- _Task objective_:
Output exactly the lines of the listing below that run from the line with "vfov_deg: 29.3" through the line with "tilt_deg: +6.5". No pictures.

- _Input for this task_:
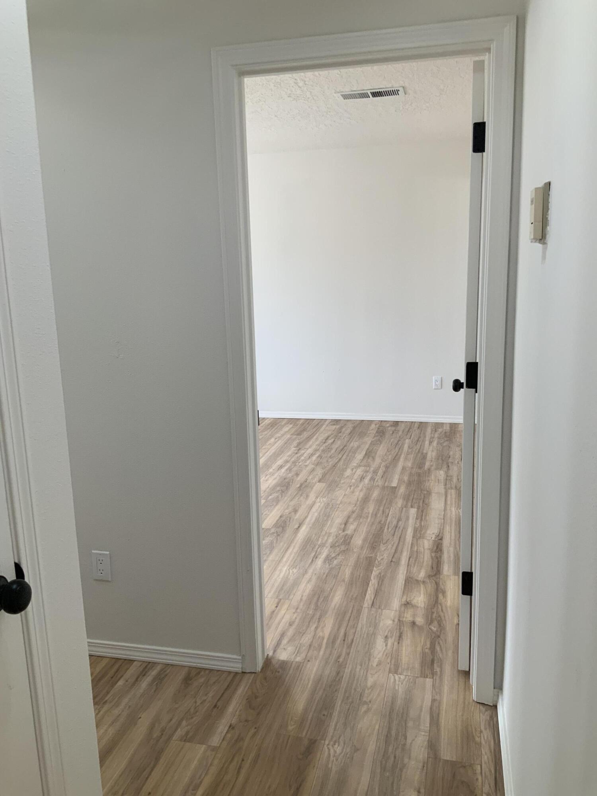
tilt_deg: -10.1
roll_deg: +2.1
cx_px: 298
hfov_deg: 48.2
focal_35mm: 29
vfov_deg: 61.7
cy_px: 398
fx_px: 667
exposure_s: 1/120
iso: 64
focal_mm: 3
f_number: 1.8
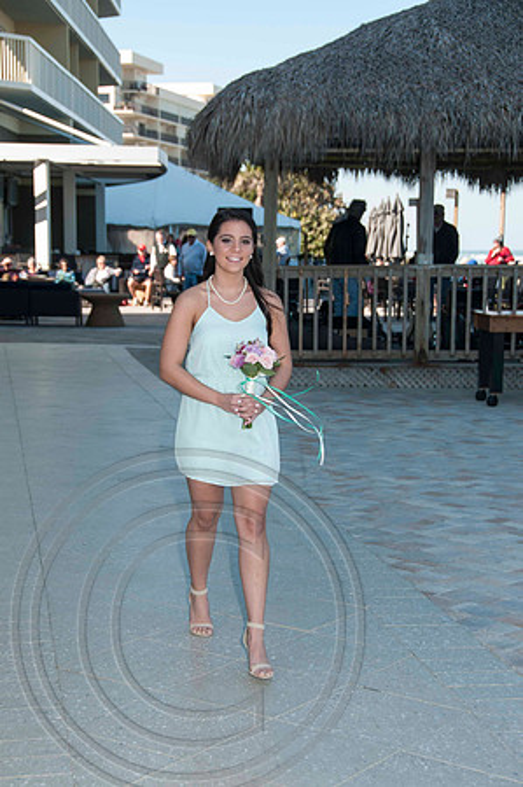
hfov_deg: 19.7
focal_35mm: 69
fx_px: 1507
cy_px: 394
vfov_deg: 29.3
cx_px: 262
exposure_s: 1/250
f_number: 5.6
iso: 100
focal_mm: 46
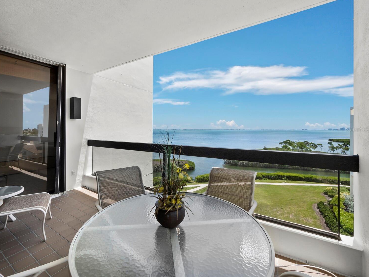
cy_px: 129
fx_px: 160
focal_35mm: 15
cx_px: 172
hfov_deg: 98.0
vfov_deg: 81.6
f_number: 11
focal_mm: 7
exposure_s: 1/200
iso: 400
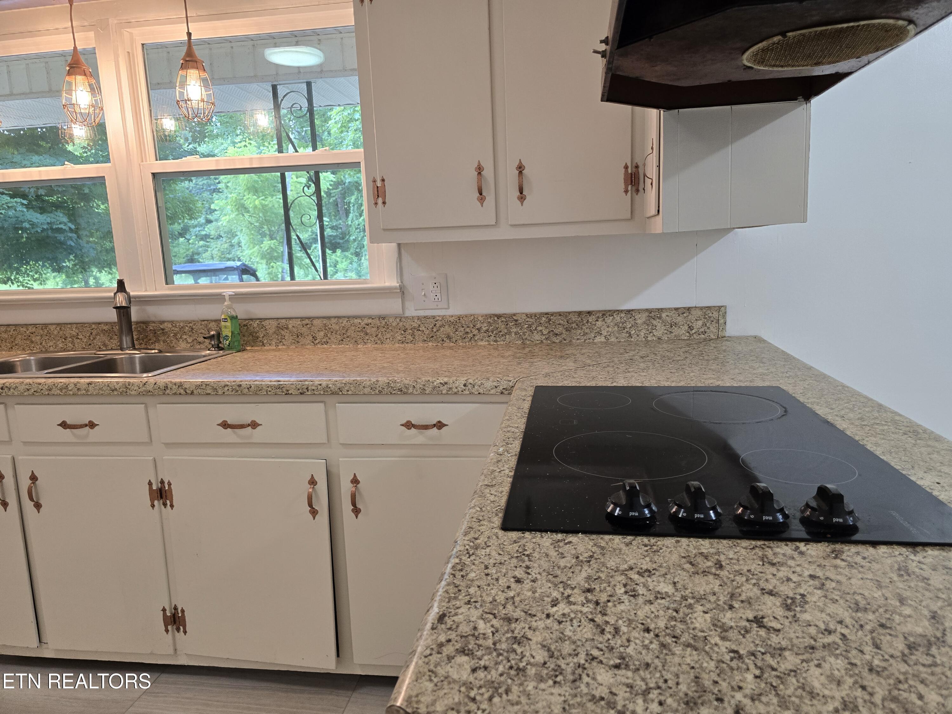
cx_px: 476
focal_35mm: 23
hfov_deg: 73.9
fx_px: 633
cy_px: 357
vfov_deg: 58.9
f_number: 1.7
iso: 200
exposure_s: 1/120
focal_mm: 6.3
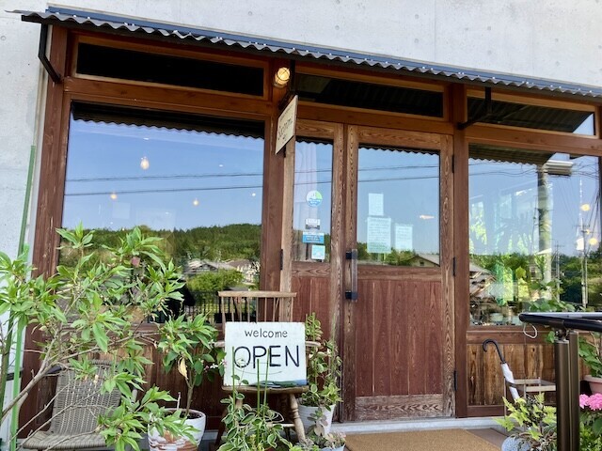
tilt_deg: +6.5
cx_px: 301
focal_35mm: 28
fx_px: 487
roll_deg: -2.5
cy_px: 226
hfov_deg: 63.4
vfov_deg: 49.7
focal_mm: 3.99
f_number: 1.8
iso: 25
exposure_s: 1/185
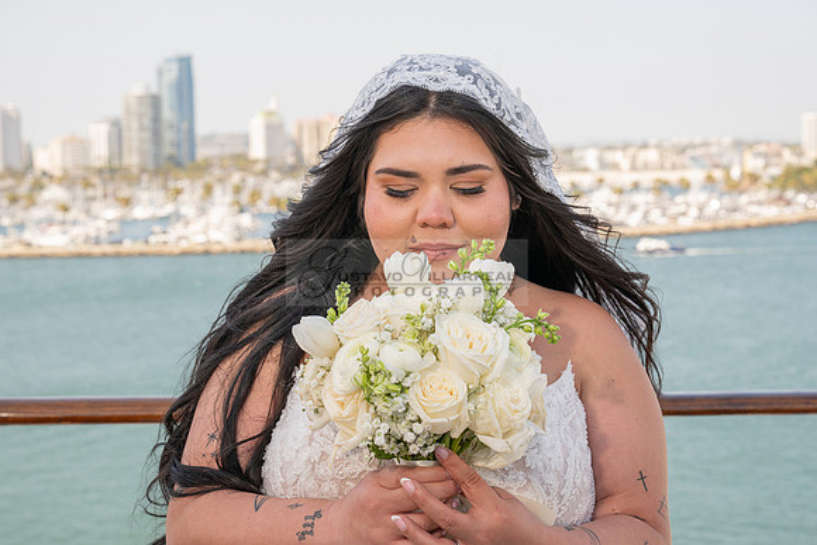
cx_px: 408
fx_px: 1589
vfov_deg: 19.5
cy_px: 272
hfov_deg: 28.8
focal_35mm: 70
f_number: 9
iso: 200
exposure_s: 1/200
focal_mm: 70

- _Answer for the task_:
vfov_deg: 29.3
cx_px: 262
exposure_s: 1/250
f_number: 5.6
iso: 100
focal_mm: 46
cy_px: 129
fx_px: 160
focal_35mm: 15
cx_px: 172
hfov_deg: 98.0
vfov_deg: 81.6
f_number: 11
focal_mm: 7
exposure_s: 1/200
iso: 400
cx_px: 476
focal_35mm: 23
hfov_deg: 73.9
fx_px: 633
cy_px: 357
vfov_deg: 58.9
f_number: 1.7
iso: 200
exposure_s: 1/120
focal_mm: 6.3
tilt_deg: +6.5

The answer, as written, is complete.